The California Supreme Court granted review on two issues: (1) whether Cal. Labor Code Section 226.7 coupled with California Wage Order 4-2001 (Wage Order 4) requires off-duty rest breaks; and (2) whether employers may require employees to remain on-call during rest breaks.
Employers Must Provide Off-Duty Rest Breaks
In a unanimous opinion, the court concluded the Labor Code and Wage Order 4 require off-duty rest breaks. Relying on the majority opinion in Brinker Restaurant Corp., v. Superior Court, 53 Cal. 4th 1004, 1038-39 (2012), the court reasoned that because the Labor Code prohibits employers from requiring “any employee to work during any meal and rest break mandated” by applicable IWC wage orders and applies the premium-pay remedy in identical fashion to both meal and rest breaks, it can be inferred that “employers’ responsibilities are the same for meal and rest period.” The court, therefore, concluded that employers must relieve employees of all duty and relinquish all control over how employees spend their time during rest breaks.
The court also analyzed the applicable language on meal and rest breaks in applicable Wage Orders. Because the applicable Wage Order includes language authorizing on-duty meal breaks in narrow circumstances in subdivision 11(A), but no language authorizing on-duty rest breaks in subdivision 12(A), the court found that rest breaks must always be off-duty. Finally, the court reasoned that the Wage Order’s provision prohibiting deduction of wages for rest breaks would be pointless unless employees are relieved from all duties during rest breaks.

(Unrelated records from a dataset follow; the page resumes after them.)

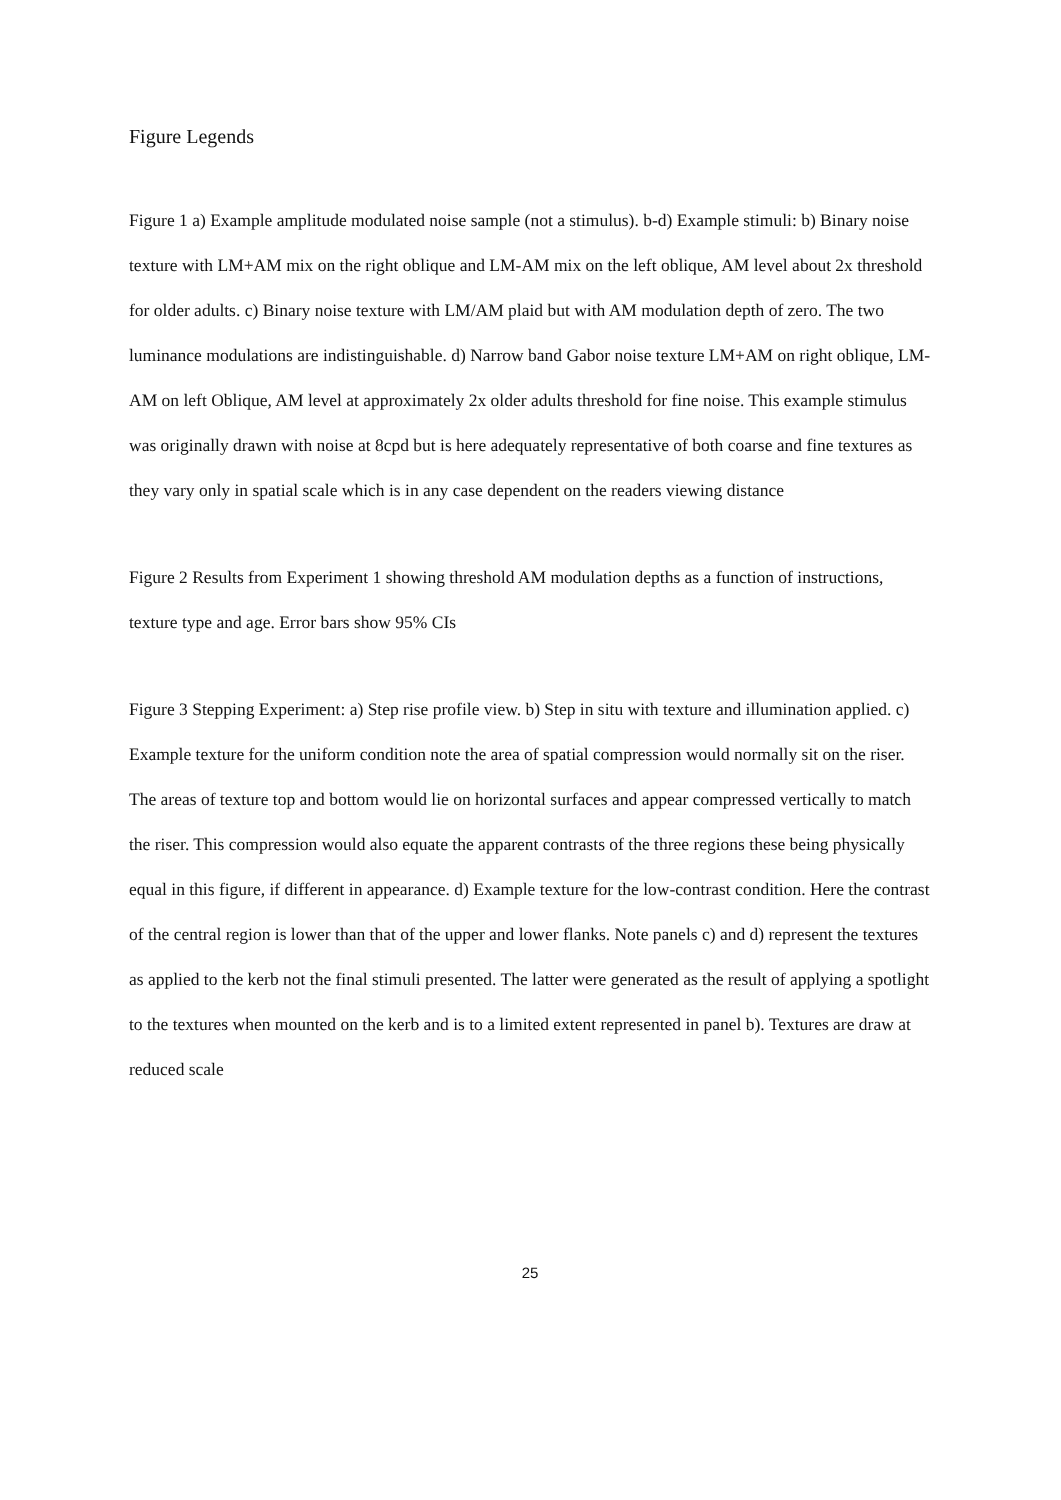Figure Legends
Figure 1 a) Example amplitude modulated noise sample (not a stimulus). b-d) Example stimuli: b) Binary noise texture with LM+AM mix on the right oblique and LM-AM mix on the left oblique, AM level about 2x threshold for older adults. c) Binary noise texture with LM/AM plaid but with AM modulation depth of zero. The two luminance modulations are indistinguishable. d) Narrow band Gabor noise texture LM+AM on right oblique, LM-AM on left Oblique, AM level at approximately 2x older adults threshold for fine noise. This example stimulus was originally drawn with noise at 8cpd but is here adequately representative of both coarse and fine textures as they vary only in spatial scale which is in any case dependent on the readers viewing distance
Figure 2 Results from Experiment 1 showing threshold AM modulation depths as a function of instructions, texture type and age. Error bars show 95% CIs
Figure 3 Stepping Experiment: a) Step rise profile view. b) Step in situ with texture and illumination applied. c) Example texture for the uniform condition note the area of spatial compression would normally sit on the riser. The areas of texture top and bottom would lie on horizontal surfaces and appear compressed vertically to match the riser. This compression would also equate the apparent contrasts of the three regions these being physically equal in this figure, if different in appearance. d) Example texture for the low-contrast condition. Here the contrast of the central region is lower than that of the upper and lower flanks. Note panels c) and d) represent the textures as applied to the kerb not the final stimuli presented. The latter were generated as the result of applying a spotlight to the textures when mounted on the kerb and is to a limited extent represented in panel b). Textures are draw at reduced scale
25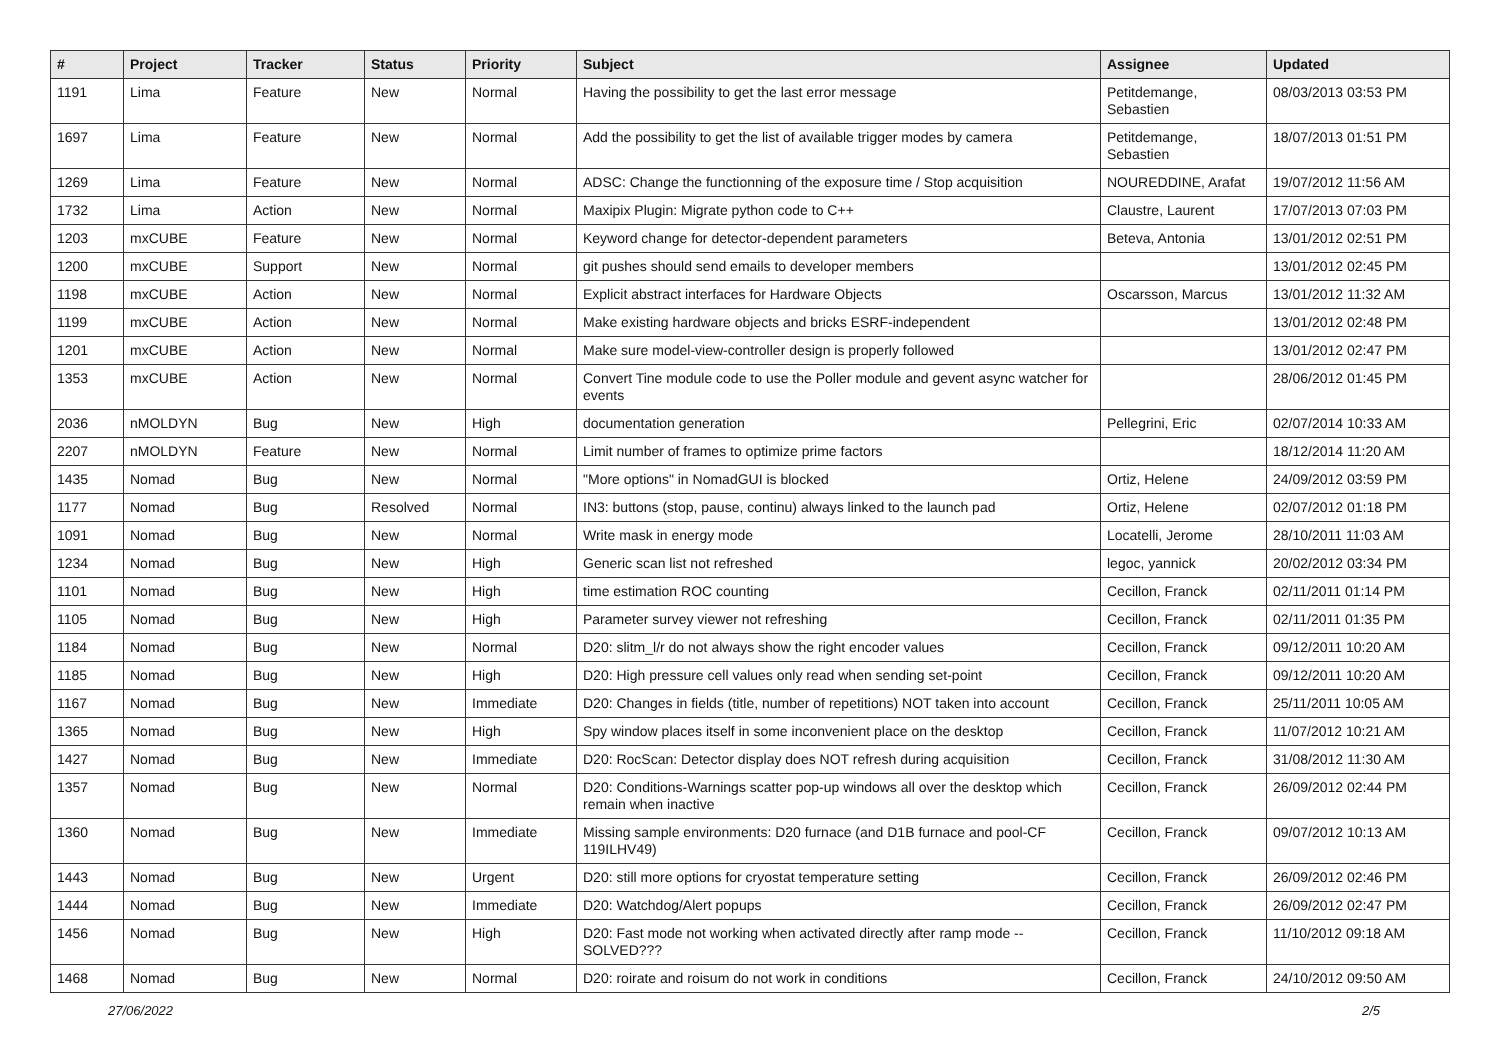| # | Project | Tracker | Status | Priority | Subject | Assignee | Updated |
| --- | --- | --- | --- | --- | --- | --- | --- |
| 1191 | Lima | Feature | New | Normal | Having the possibility to get the last error message | Petitdemange, Sebastien | 08/03/2013 03:53 PM |
| 1697 | Lima | Feature | New | Normal | Add the possibility to get the list of available trigger modes by camera | Petitdemange, Sebastien | 18/07/2013 01:51 PM |
| 1269 | Lima | Feature | New | Normal | ADSC: Change the functionning of the exposure time / Stop acquisition | NOUREDDINE, Arafat | 19/07/2012 11:56 AM |
| 1732 | Lima | Action | New | Normal | Maxipix Plugin: Migrate python code to C++ | Claustre, Laurent | 17/07/2013 07:03 PM |
| 1203 | mxCUBE | Feature | New | Normal | Keyword change for detector-dependent parameters | Beteva, Antonia | 13/01/2012 02:51 PM |
| 1200 | mxCUBE | Support | New | Normal | git pushes should send emails to developer members | | 13/01/2012 02:45 PM |
| 1198 | mxCUBE | Action | New | Normal | Explicit abstract interfaces for Hardware Objects | Oscarsson, Marcus | 13/01/2012 11:32 AM |
| 1199 | mxCUBE | Action | New | Normal | Make existing hardware objects and bricks ESRF-independent | | 13/01/2012 02:48 PM |
| 1201 | mxCUBE | Action | New | Normal | Make sure model-view-controller design is properly followed | | 13/01/2012 02:47 PM |
| 1353 | mxCUBE | Action | New | Normal | Convert Tine module code to use the Poller module and gevent async watcher for events | | 28/06/2012 01:45 PM |
| 2036 | nMOLDYN | Bug | New | High | documentation generation | Pellegrini, Eric | 02/07/2014 10:33 AM |
| 2207 | nMOLDYN | Feature | New | Normal | Limit number of frames to optimize prime factors | | 18/12/2014 11:20 AM |
| 1435 | Nomad | Bug | New | Normal | "More options" in NomadGUI is blocked | Ortiz, Helene | 24/09/2012 03:59 PM |
| 1177 | Nomad | Bug | Resolved | Normal | IN3: buttons (stop, pause, continu) always linked to the launch pad | Ortiz, Helene | 02/07/2012 01:18 PM |
| 1091 | Nomad | Bug | New | Normal | Write mask in energy mode | Locatelli, Jerome | 28/10/2011 11:03 AM |
| 1234 | Nomad | Bug | New | High | Generic scan list not refreshed | legoc, yannick | 20/02/2012 03:34 PM |
| 1101 | Nomad | Bug | New | High | time estimation ROC counting | Cecillon, Franck | 02/11/2011 01:14 PM |
| 1105 | Nomad | Bug | New | High | Parameter survey viewer not refreshing | Cecillon, Franck | 02/11/2011 01:35 PM |
| 1184 | Nomad | Bug | New | Normal | D20: slitm_l/r do not always show the right encoder values | Cecillon, Franck | 09/12/2011 10:20 AM |
| 1185 | Nomad | Bug | New | High | D20: High pressure cell values only read when sending set-point | Cecillon, Franck | 09/12/2011 10:20 AM |
| 1167 | Nomad | Bug | New | Immediate | D20: Changes in fields (title, number of repetitions) NOT taken into account | Cecillon, Franck | 25/11/2011 10:05 AM |
| 1365 | Nomad | Bug | New | High | Spy window places itself in some inconvenient place on the desktop | Cecillon, Franck | 11/07/2012 10:21 AM |
| 1427 | Nomad | Bug | New | Immediate | D20: RocScan: Detector display does NOT refresh during acquisition | Cecillon, Franck | 31/08/2012 11:30 AM |
| 1357 | Nomad | Bug | New | Normal | D20: Conditions-Warnings scatter pop-up windows all over the desktop which remain when inactive | Cecillon, Franck | 26/09/2012 02:44 PM |
| 1360 | Nomad | Bug | New | Immediate | Missing sample environments: D20 furnace (and D1B furnace and pool-CF 119ILHV49) | Cecillon, Franck | 09/07/2012 10:13 AM |
| 1443 | Nomad | Bug | New | Urgent | D20: still more options for cryostat temperature setting | Cecillon, Franck | 26/09/2012 02:46 PM |
| 1444 | Nomad | Bug | New | Immediate | D20: Watchdog/Alert popups | Cecillon, Franck | 26/09/2012 02:47 PM |
| 1456 | Nomad | Bug | New | High | D20: Fast mode not working when activated directly after ramp mode -- SOLVED??? | Cecillon, Franck | 11/10/2012 09:18 AM |
| 1468 | Nomad | Bug | New | Normal | D20: roirate and roisum do not work in conditions | Cecillon, Franck | 24/10/2012 09:50 AM |
27/06/2022 2/5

Required On-Call Rest Breaks Do Not Satisfy the Off-Duty Rest Break Obligation
In a five-to-two opinion, the court held that employers cannot require employees to remain on-call during rest breaks. The court reasoned that because employees must not only be relieved of work duties, but also be freed from employer control over how they spend their time, employers cannot compel employees “to remain at the ready, tethered by time and policy to particular locations or communications devices…” The court conceded that because rest periods are 10 minutes in length, they impose practical limitations on an employee’s movement, such that “one would expect that employees will ordinarily have to remain onsite or nearby.” However, if an employee also has to “remain at the ready and capable of being summoned to action,” such “obligations are irreconcilable with employees’ retention of freedom to use rest periods for their own purposes.” The court added that its holding did not categorically prohibit employees from ever being called back to work during a rest break, as an employer had the “ability to reasonably reschedule a rest period when the need arises,” and thereby provide employees with another rest period to replace the interrupted one. However, the court noted that employers should only do so as an exception due to “irregular or unexpected circumstances such as emergencies…”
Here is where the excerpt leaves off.